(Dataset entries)
◆ ◆ ◆ ◆ ◆

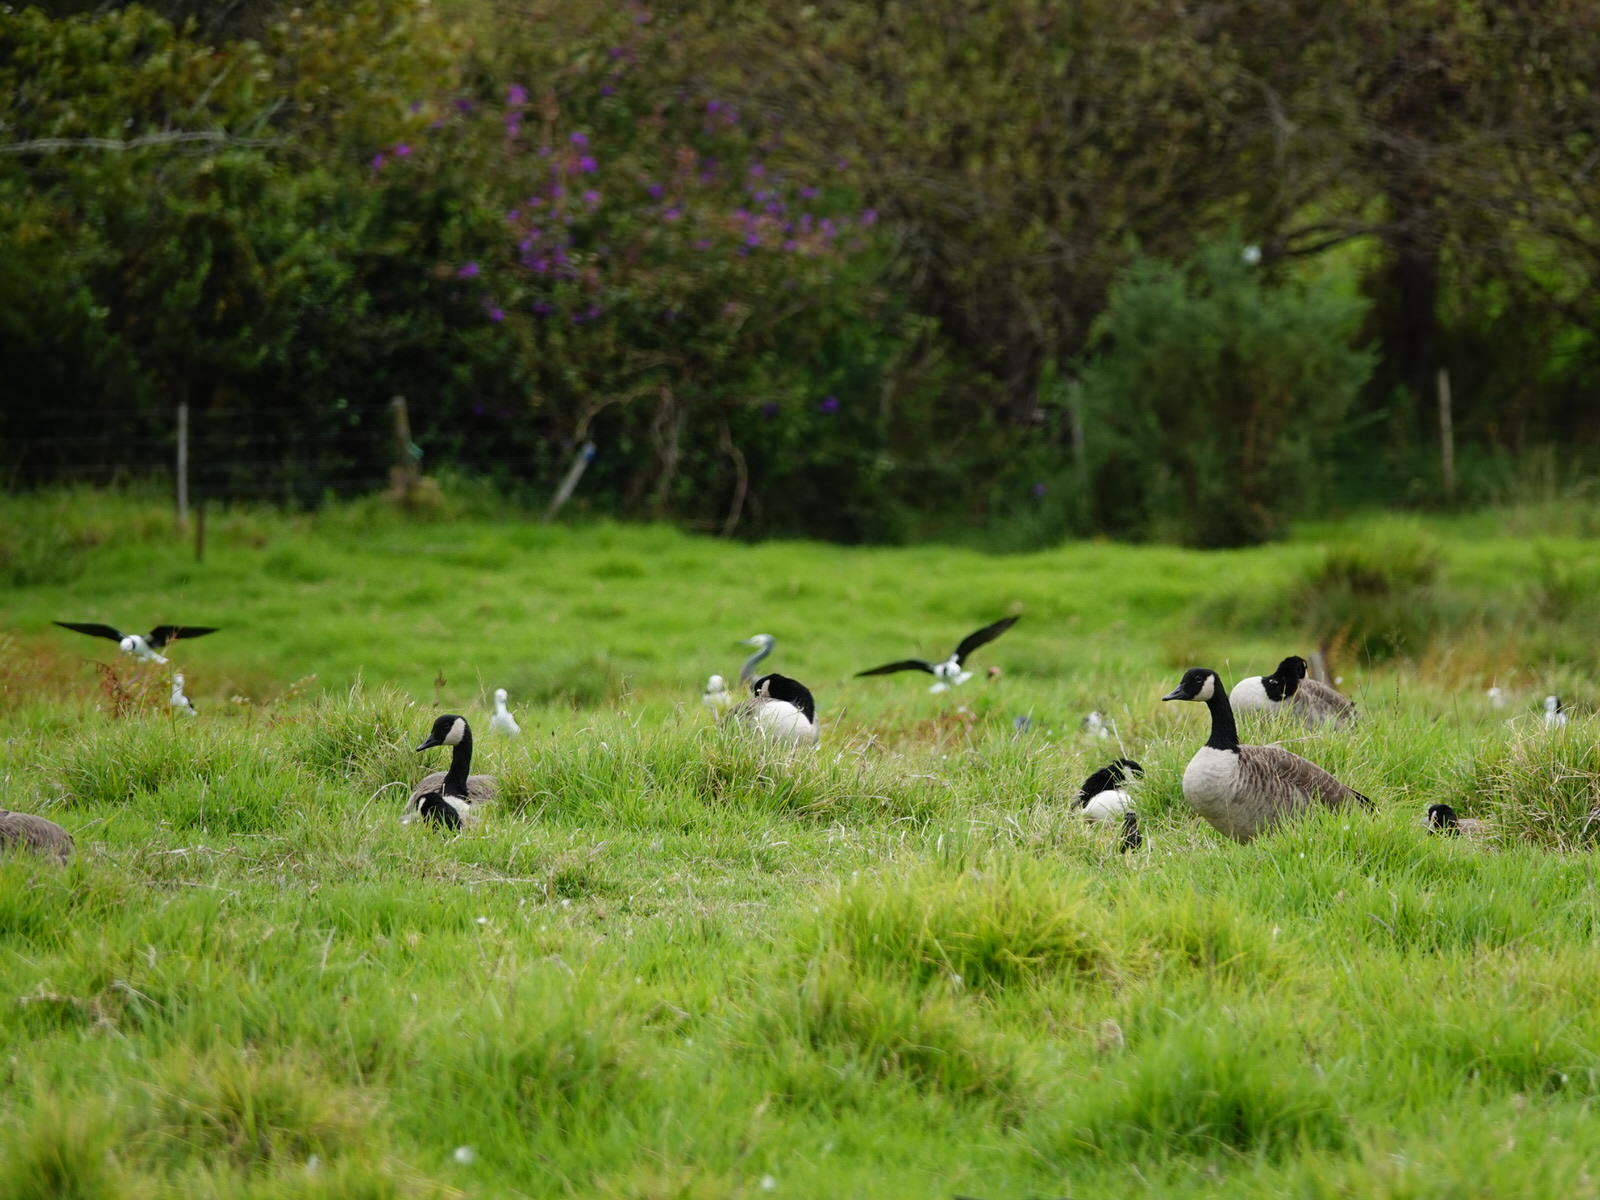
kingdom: Animalia
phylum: Chordata
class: Aves
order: Charadriiformes
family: Recurvirostridae
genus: Himantopus
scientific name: Himantopus leucocephalus
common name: White-headed stilt
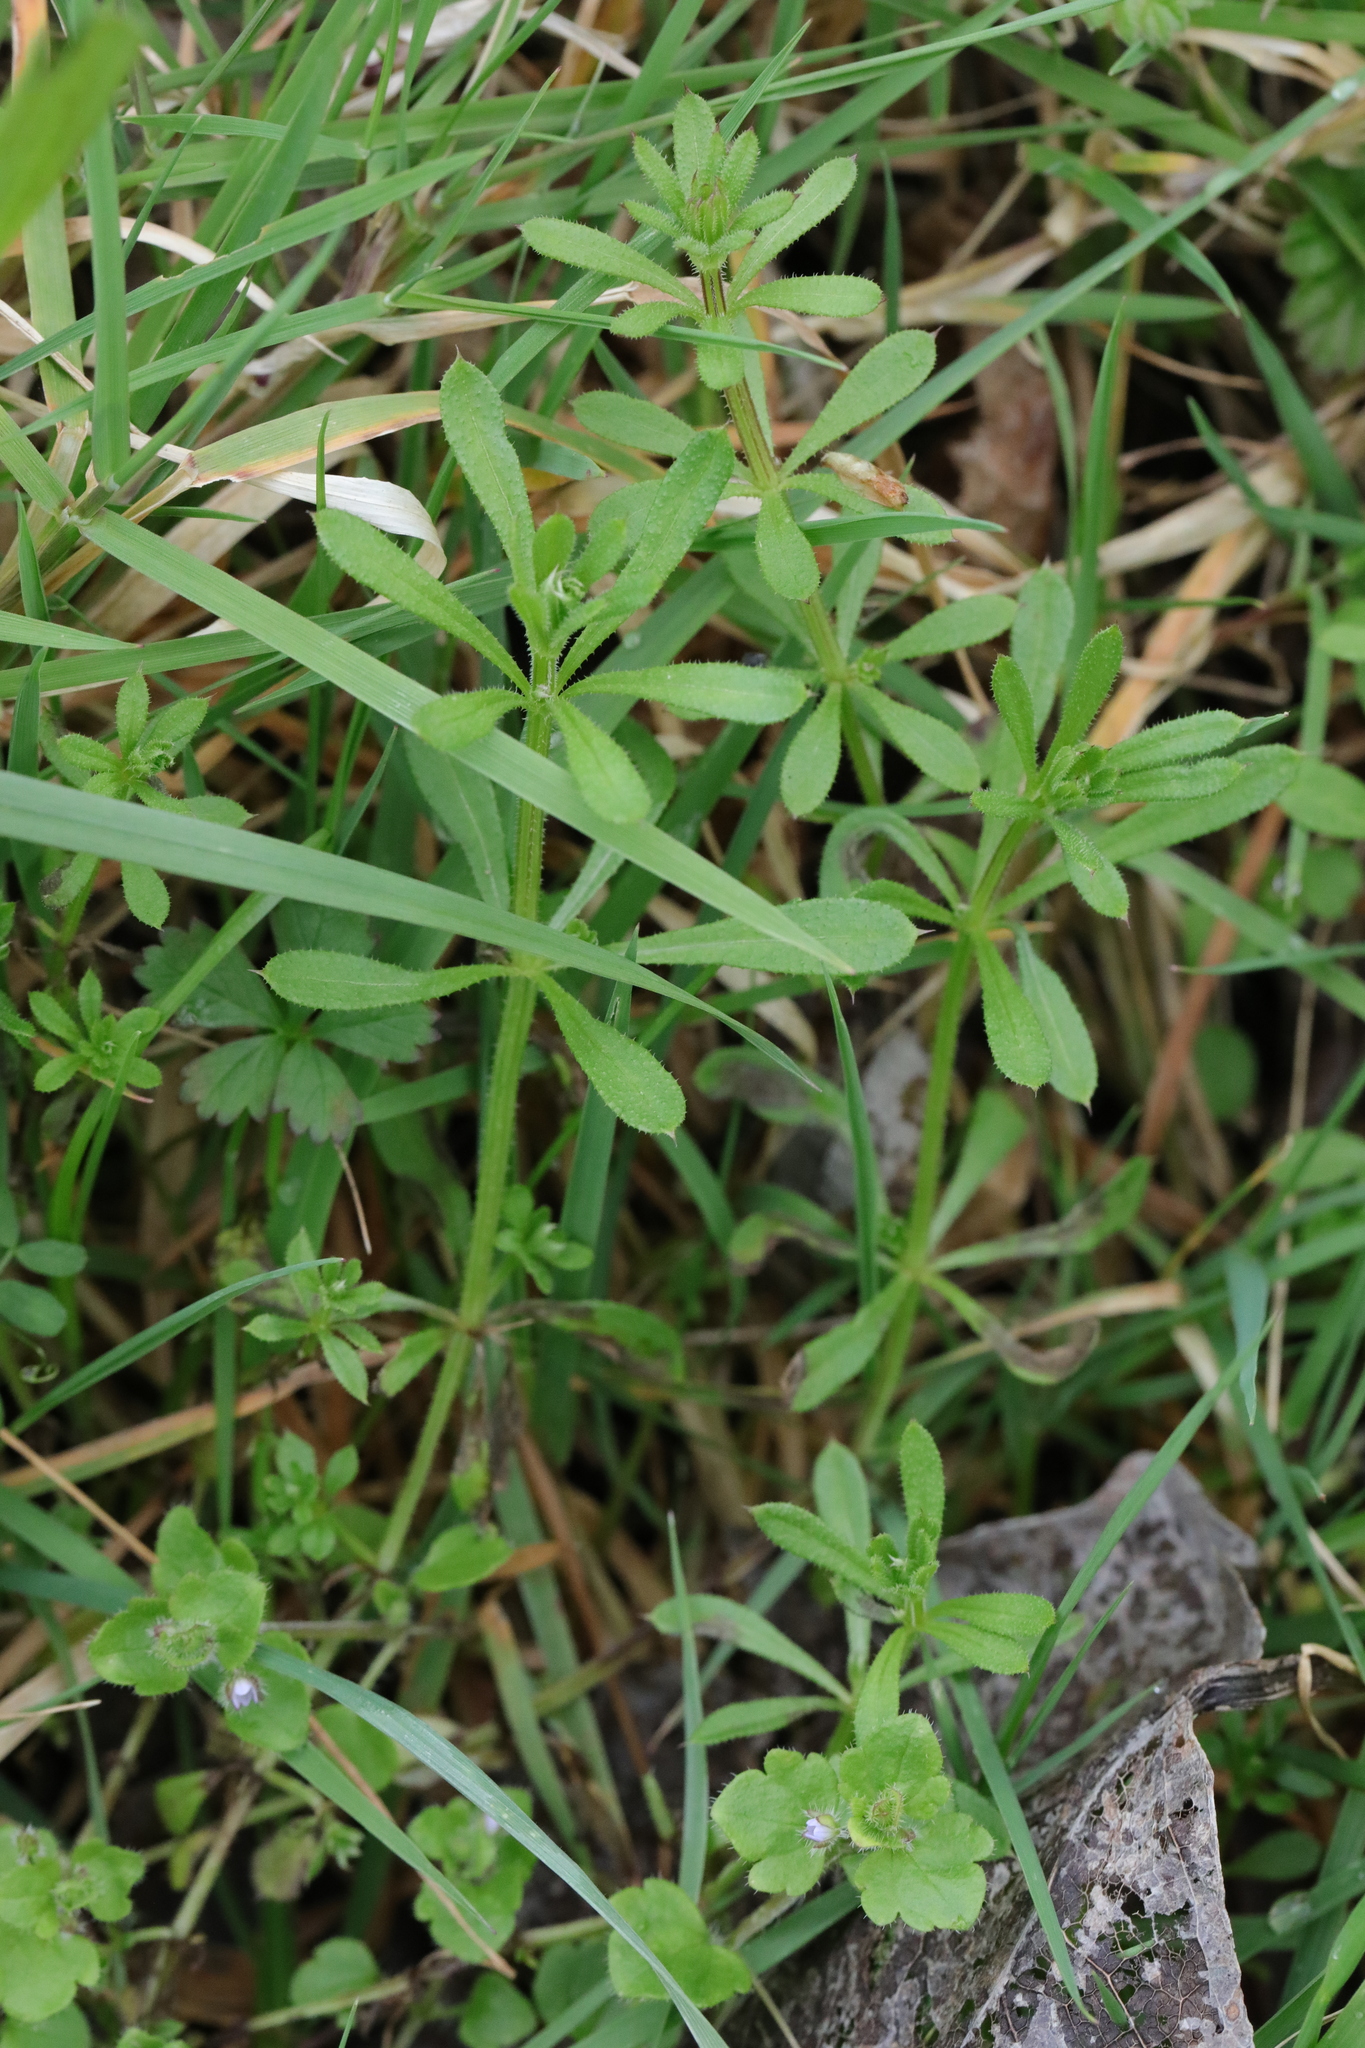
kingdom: Plantae
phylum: Tracheophyta
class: Magnoliopsida
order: Gentianales
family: Rubiaceae
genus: Galium
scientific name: Galium aparine
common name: Cleavers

◆ ◆ ◆ ◆ ◆

◆ Exercise prompt ◆
Please rewrite the listing above with every "common name" changed to "vernacular name" and everything else left as it is. Leave out the pictures.

◆ Complete answer ◆
kingdom: Animalia
phylum: Chordata
class: Aves
order: Charadriiformes
family: Recurvirostridae
genus: Himantopus
scientific name: Himantopus leucocephalus
vernacular name: White-headed stilt
kingdom: Plantae
phylum: Tracheophyta
class: Magnoliopsida
order: Gentianales
family: Rubiaceae
genus: Galium
scientific name: Galium aparine
vernacular name: Cleavers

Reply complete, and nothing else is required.